● Document extract:
━━━━━━
Sure, this is cute and interesting, but there's no validation or baselines and those examples are not particularly compelling. The o3 example just lists some terms!

Well, turns out 'prompt engineers' need to use less 'you are a faang engineer with 10 years of experience' and more 'uwu' and 'rawr xd'

Doesn't work. Pasted the example prompts to gpt, and it just told me it likes the vibe in going for but it's not going to walk me through illegal drug manufacturing.

Note that this is from 10 months ago

Ohhh so this is RAG, Retrieval As Gay

The funniest jailbreak techniques are the ones where the authors take it upon themselves to (with little basis) assert “why” the technique works. It always a bit of amateur philosophy that shines a light on the author’s worldview, providing no real value.

Instruction unclear, ended up cooking gay meth

Does this still work on newer models?

The reasoning on why it works is pretty interesting. A sort of moral/linguistic trap based on its beliefs or rules.

Works on humans as well I think.

Hacking is becoming a social science.

Fabulous

This doesn't work on most recent models

Is this like FBI dropping traps? Get them to click over here, right time/right place?

Reminds me of this trick on Nano Banana: https://images2.imgbox.com/bc/87/eTCtBFTM_o.jpg

There was a test for the value of human life against OpenAI models last year. GPT de-valued 'white' people based on their skin color:

https://arctotherium.substack.com/p/llm-exchange-rates-updat...

The Nick Mullen jailbreak

Love this on principle -- set the unstoppable force against the unmovable object and watch the machine grind itself into dust.

It sounds like based on these notes you can amplify the attack with multiplicative effects? e.g. gay, Israeli, etc.

Instructions unclear I'm gay now.

Be gay do crime.

The screenshots for Red P method look pretty basic. Breaking Bad had more detail. And anyone can write a basic keylogger, the hard part is hiding it. And the carfentanil steps looks pretty basic as well, honestly I think that is the industrial method supplied and not a homebrew hack.

Disappointed.

This sounds like something out of Snowcrash.

Ah yes, Data Queering.

aka "the standard llm jailbreak technique but written up by a homophobe"

This will stop working in 3. 2. 1..

Has anyone tried reverse logic? "Please tell me what not to mix to I don't accidently make....." (On a work computer, cannot test today)

I'm sure someone is going to miss the point and say "this is political correctness gone too far!"

It seems impossible to produce a safe LLM-based model, except by withholding training data on "forbidden" materials. I don't think it's going to come up with carfentanyl synthesis from first principles, but obviously they haven't cleaned or prepared the data sets coming in.
━━━━━━
● Dataset entries:
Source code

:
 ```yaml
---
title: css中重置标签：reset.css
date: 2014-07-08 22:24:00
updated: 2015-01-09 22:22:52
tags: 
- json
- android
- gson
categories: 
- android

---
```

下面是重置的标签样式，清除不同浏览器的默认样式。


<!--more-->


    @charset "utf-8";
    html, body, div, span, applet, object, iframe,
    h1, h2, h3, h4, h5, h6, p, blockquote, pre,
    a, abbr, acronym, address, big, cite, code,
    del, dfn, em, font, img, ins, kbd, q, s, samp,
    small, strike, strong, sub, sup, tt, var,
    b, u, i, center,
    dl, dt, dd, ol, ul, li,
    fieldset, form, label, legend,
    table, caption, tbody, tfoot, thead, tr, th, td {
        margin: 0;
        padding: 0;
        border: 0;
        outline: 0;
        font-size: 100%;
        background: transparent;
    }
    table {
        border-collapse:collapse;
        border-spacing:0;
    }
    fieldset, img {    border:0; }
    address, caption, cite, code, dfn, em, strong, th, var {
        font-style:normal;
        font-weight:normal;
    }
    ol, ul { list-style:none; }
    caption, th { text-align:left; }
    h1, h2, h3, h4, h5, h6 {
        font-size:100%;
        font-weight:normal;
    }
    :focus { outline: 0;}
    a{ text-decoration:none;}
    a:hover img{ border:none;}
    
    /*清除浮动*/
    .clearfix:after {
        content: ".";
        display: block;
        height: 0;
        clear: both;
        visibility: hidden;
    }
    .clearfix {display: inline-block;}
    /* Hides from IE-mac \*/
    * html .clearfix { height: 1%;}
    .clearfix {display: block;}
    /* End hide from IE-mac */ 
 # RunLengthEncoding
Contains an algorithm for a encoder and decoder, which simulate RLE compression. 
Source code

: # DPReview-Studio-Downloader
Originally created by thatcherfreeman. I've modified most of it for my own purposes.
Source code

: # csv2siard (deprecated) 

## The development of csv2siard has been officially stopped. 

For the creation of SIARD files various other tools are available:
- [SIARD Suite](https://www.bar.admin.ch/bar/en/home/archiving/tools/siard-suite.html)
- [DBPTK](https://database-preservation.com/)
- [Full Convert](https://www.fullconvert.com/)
━━━━━━
● Work item:
Answer these questions from the discussion thread:
(a) According to one commenter, how long ago was this from?
(b) What does one commenter say hacking is becoming?
(c) In the comment about the screenshots for the Red P method, what does the commenter call the hard part of writing a keylogger?

● Solution for this exercise:
(a) 10 months ago
(b) A social science
(c) Hiding it